Tarefa 1: Transcreva literalmente o trecho do texto sobre a soltura de criminosos entre "Um marginal soltou" e "o deixou livre.", inclusive.
Tarefa 2: De acordo com o texto sobre a soltura de criminosos, por que a vida dos policiais que detêm os marginais corre risco? Responda em uma a três frases.

Texto:

É que na medida em que prendem os bandidos e no mesmo dia já estão na rua, a vida dos policiais que detiveram tais marginais corre risco. A lei acaba protegendo o bandido e expondo a polícia que está aí para nos proteger.

Sabemos que a lei é para ser aplicada, não há dúvida. Mas, também sabemos que o juiz está aí para aplica-la, não de forma cega e insensata. Há que analisar todo o contexto e fazer a justiça. E para isso não precisa negar ou ignorar a legislação: basta interpretá-la de forma a beneficiar o maior número de cidadãos.

Um marginal soltou é uma ameaça à sociedade, só por isso já justifica que o mantenha em prisão. Não devemos ser hipócritas em achar que alguém que já roubou e matou várias vezes vai mudar de comportamento só porque a justiça foi boazinha e o deixou livre.

  “Ou mudamos a lei ou vamos viver em um mundo sem lei”, sentenciou o coronel. Isso é fato.

Dados fornecidos:
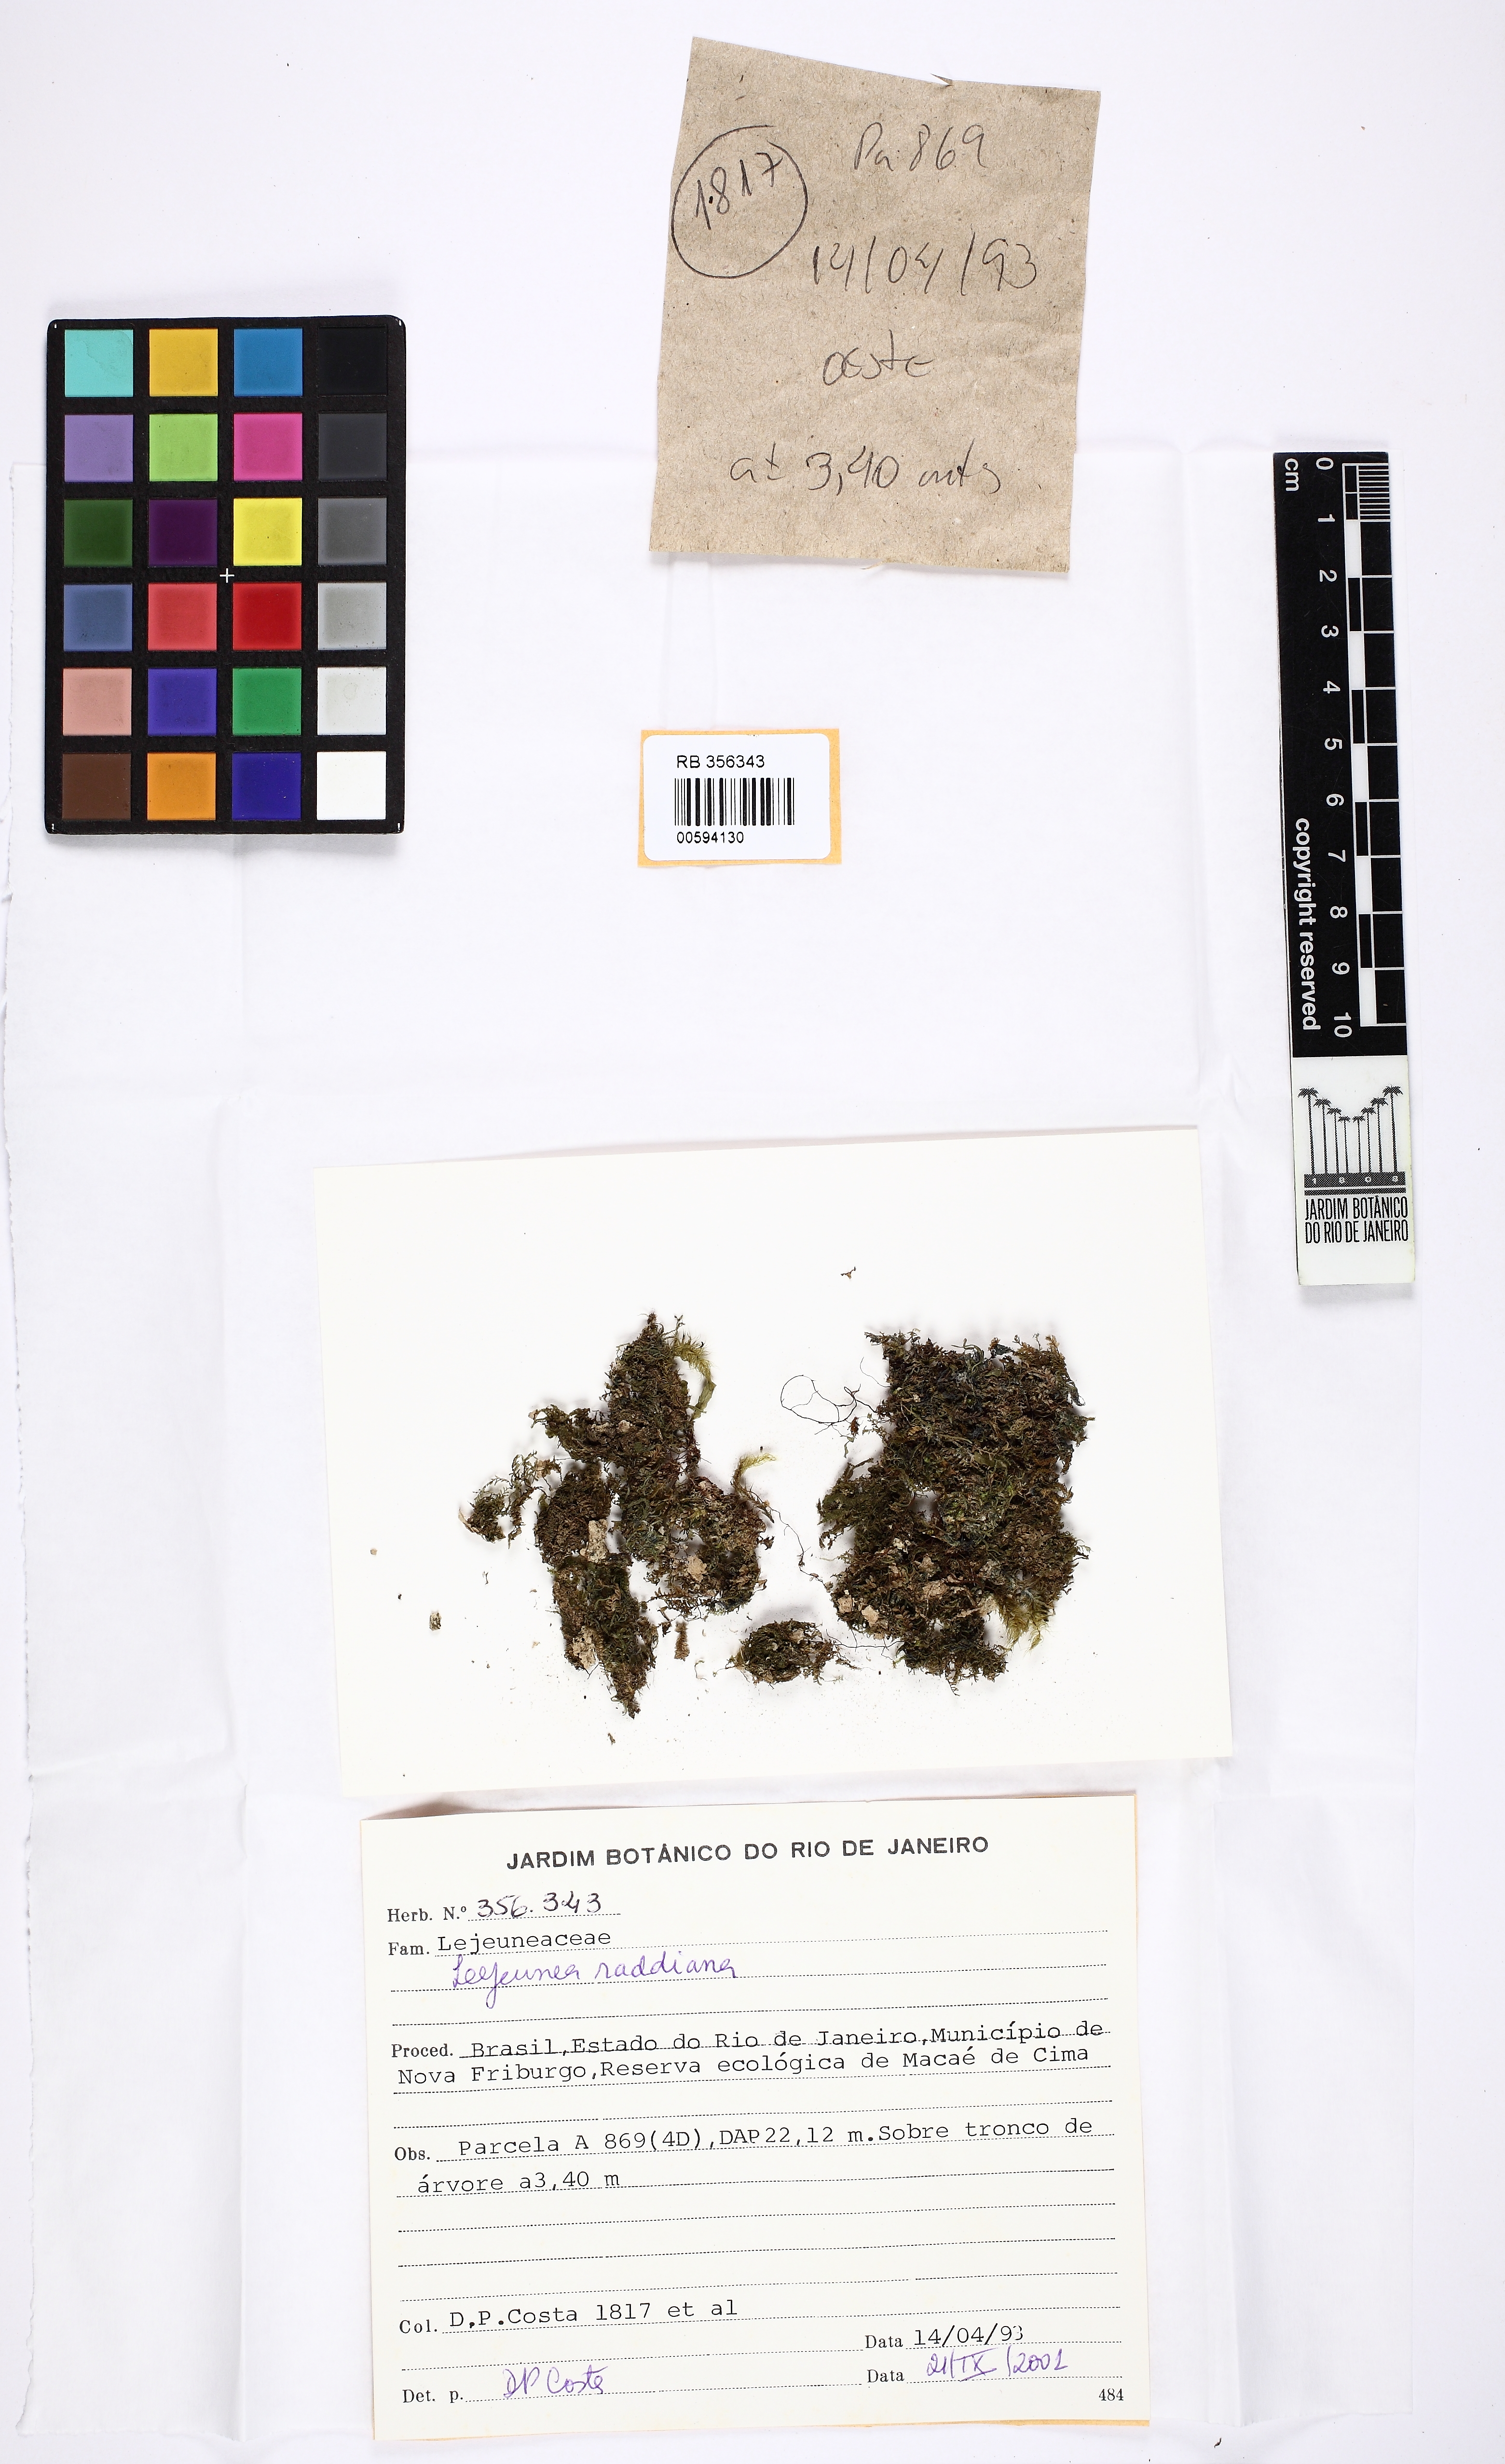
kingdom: Plantae
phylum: Marchantiophyta
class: Jungermanniopsida
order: Porellales
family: Lejeuneaceae
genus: Lejeunea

Solução escrita 1:
Um marginal soltou é uma ameaça à sociedade, só por isso já justifica que o mantenha em prisão. Não devemos ser hipócritas em achar que alguém que já roubou e matou várias vezes vai mudar de comportamento só porque a justiça foi boazinha e o deixou livre.

Solução escrita 2: Porque os bandidos presos por esses policiais já estão na rua no mesmo dia. Assim, a lei acaba protegendo o bandido e expondo a polícia.